Assignment »
The answer must consist of every line below that contains the word "front".

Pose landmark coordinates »
——————

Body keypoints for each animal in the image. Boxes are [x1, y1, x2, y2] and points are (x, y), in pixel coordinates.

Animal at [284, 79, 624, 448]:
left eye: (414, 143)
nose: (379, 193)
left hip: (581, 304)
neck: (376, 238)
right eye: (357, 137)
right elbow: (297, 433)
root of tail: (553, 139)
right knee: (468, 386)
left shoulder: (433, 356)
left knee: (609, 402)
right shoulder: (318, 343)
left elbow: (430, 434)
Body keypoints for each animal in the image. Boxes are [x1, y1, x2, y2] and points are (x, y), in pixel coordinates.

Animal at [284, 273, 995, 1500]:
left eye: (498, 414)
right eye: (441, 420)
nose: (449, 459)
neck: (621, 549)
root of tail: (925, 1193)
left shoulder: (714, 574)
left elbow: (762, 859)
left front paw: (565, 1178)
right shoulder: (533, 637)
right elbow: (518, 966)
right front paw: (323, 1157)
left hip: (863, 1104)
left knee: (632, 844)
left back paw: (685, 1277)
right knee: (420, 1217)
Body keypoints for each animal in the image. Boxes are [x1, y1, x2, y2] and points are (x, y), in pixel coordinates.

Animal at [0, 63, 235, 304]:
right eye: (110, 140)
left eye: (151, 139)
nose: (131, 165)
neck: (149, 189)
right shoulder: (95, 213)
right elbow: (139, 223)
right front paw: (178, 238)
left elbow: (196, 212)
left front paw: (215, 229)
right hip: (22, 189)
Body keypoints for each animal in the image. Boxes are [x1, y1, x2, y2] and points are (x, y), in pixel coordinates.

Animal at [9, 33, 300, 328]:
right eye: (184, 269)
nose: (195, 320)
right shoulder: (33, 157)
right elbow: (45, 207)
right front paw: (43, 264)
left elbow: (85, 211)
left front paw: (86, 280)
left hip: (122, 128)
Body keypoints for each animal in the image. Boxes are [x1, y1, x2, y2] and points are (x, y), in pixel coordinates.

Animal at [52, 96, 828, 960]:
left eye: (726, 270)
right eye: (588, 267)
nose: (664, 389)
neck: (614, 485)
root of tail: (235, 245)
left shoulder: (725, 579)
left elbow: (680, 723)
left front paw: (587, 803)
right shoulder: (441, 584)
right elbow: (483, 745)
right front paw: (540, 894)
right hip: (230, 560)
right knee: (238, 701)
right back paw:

——————

Task response »
left front paw: (565, 1178)
right front paw: (323, 1157)
right front paw: (178, 238)
left front paw: (215, 229)
right front paw: (43, 264)
left front paw: (86, 280)
left front paw: (587, 803)
right front paw: (540, 894)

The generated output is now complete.